Optimization of mechanical properties of rice husk ash concrete using Scheffe's theory

In this research study, Scheffe's second degree polynomial based model was adapted for the optimization of the mechanical properties of a five component concrete. Here, rice husk ash which is derived from solid waste and contains high quantity of aluminosilicates which makes it a pozzolanic material is used as the fifth component in the concrete mixture. Applying Scheffe's statistical simplex methodology, the mixture formulations; a total of ninety concrete cubes of 150 x 150 x 150 mm dimension were produced including the control points used for testing the adequacy of the model. The concrete sample were cured for 28 days before crushing test is carried out to obtain its compressive strength. The maximum compressive strength of 33.45 N/mm(2) was achieved with a corresponding mix ratio of 0.60:0.65:1.30:1.60:0.35 for fraction of water, cement, fine aggregate, coarse aggregate and rice husk ash respectively.

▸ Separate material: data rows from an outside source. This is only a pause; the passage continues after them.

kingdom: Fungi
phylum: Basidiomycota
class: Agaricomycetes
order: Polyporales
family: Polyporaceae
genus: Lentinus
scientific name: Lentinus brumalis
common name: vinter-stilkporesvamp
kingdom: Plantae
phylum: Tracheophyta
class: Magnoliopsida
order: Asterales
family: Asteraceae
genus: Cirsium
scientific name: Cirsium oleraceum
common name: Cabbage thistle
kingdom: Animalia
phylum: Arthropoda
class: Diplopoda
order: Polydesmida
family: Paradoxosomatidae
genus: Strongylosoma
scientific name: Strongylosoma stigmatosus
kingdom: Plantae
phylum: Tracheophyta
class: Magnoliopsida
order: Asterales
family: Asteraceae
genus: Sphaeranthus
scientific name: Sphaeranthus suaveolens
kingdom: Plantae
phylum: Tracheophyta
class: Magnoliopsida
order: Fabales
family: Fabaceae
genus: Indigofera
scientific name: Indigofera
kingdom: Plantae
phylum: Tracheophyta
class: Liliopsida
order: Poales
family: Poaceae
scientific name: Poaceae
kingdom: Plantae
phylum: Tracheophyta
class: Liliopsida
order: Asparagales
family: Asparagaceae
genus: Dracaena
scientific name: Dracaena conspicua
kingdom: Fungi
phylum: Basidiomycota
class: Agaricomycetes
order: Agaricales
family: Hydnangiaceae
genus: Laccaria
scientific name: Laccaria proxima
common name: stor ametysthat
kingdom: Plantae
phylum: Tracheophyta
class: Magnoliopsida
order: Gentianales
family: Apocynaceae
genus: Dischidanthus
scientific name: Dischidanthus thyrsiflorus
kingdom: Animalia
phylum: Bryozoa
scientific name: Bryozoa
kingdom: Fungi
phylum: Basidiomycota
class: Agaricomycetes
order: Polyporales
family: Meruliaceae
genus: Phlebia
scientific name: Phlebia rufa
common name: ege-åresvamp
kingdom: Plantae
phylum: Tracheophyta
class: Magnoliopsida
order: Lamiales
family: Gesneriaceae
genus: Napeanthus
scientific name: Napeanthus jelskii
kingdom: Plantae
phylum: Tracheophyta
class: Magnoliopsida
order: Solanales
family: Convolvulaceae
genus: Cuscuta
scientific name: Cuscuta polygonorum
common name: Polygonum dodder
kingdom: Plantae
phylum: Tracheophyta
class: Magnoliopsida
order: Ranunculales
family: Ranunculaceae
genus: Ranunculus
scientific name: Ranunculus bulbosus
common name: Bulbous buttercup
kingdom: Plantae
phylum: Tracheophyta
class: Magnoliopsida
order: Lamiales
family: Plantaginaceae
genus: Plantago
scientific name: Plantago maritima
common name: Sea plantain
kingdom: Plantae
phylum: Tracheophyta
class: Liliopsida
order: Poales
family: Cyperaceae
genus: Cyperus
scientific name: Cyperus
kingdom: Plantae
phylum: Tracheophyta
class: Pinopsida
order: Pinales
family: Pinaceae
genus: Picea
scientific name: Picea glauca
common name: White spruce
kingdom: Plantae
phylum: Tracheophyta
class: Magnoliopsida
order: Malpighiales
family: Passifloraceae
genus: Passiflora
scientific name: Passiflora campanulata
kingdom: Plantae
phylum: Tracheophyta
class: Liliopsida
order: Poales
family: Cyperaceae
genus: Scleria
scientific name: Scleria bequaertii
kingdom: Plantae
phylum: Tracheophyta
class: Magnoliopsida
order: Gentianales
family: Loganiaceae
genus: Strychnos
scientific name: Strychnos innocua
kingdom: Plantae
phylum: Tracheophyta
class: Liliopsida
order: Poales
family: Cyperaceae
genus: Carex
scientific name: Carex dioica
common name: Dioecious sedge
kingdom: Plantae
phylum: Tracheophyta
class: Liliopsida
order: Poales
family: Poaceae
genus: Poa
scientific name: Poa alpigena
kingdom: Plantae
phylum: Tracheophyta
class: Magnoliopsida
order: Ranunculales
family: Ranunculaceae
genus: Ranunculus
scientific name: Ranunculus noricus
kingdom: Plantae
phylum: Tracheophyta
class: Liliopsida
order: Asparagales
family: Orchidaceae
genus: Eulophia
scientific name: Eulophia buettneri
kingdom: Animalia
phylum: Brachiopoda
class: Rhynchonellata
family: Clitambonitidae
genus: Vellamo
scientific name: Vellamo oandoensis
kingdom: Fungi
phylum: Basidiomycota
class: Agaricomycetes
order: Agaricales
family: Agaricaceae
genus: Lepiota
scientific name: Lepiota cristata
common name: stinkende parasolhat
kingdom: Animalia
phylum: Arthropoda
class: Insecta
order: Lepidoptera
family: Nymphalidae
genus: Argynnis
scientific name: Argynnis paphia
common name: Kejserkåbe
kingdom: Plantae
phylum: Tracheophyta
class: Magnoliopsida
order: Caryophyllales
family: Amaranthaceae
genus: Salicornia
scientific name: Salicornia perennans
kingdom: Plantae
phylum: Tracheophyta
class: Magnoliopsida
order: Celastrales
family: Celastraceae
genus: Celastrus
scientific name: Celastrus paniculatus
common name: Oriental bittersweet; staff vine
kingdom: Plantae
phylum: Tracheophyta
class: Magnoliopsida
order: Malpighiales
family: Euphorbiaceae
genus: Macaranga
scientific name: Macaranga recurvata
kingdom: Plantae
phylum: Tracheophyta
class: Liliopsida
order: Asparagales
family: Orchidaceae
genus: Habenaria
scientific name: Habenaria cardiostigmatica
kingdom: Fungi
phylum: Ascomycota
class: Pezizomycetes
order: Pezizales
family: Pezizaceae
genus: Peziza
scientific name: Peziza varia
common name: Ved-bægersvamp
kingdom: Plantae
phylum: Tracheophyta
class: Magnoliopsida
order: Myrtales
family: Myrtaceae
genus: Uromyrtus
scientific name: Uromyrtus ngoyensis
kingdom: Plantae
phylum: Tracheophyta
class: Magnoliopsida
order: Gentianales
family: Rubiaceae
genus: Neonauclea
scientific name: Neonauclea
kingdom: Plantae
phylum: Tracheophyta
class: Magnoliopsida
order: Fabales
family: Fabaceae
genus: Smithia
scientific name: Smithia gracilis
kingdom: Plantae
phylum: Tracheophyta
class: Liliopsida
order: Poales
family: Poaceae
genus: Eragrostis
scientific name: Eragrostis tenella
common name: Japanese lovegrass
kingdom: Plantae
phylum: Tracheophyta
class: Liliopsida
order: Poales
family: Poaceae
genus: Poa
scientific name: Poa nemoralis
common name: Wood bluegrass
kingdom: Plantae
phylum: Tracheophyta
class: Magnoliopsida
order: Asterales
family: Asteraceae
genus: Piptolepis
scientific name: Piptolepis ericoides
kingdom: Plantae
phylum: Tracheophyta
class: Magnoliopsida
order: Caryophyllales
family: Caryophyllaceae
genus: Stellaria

The Scheffe's model equation developed is (Y) over cap = 24X(1) + 27.35X(2) + 33.45X(3) + 21X(4) + 16.95X(5) + 23.3X(1)X(2) + 1.1X(1)X(3) + 21.4X(1)X(4) +22.1X(1)X(5) - 15.4X(2)X(3) + 3.3X(2)X(4) + 5.4X(2)X(5) - 16.9X(3)X(4) - 23.8X(3)X(5) - 3.9X(4)X(5). The formulated mathematical model was validated and a suitable relationship was observed between the experimental and predicted values based on the outcomes of student t test and analysis of variance. The model can predict the compressive strength of rice husk ash blended cement concrete so as to inform early decision making when used as construction material.